(Items from a collection)
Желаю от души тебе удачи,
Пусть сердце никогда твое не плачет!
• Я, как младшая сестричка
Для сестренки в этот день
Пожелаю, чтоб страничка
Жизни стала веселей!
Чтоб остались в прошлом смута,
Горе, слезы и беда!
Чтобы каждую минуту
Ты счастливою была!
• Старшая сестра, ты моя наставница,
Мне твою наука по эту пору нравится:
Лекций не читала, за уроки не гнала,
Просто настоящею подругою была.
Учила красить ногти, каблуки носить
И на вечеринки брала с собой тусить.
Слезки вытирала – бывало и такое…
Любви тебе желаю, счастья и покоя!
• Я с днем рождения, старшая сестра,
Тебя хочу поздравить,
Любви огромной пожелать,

* * *

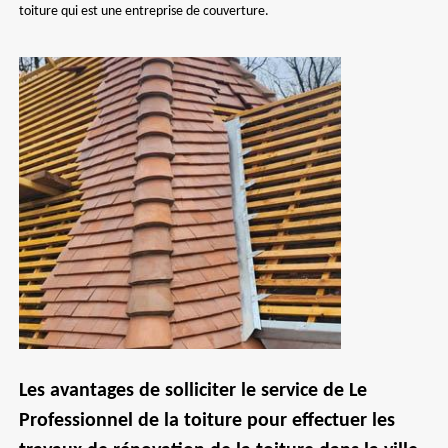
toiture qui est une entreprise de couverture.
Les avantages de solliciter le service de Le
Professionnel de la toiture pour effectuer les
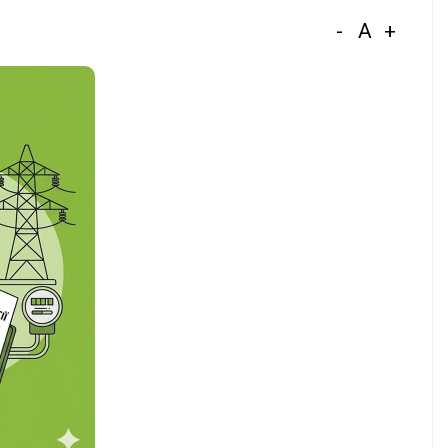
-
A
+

**PROBLEM TO WORK ON**
Locate each line in the items above that contains the string "тебе", and copy those lines out in full.

**RESPONSE AREA**
Желаю от души тебе удачи,
Любви тебе желаю, счастья и покоя!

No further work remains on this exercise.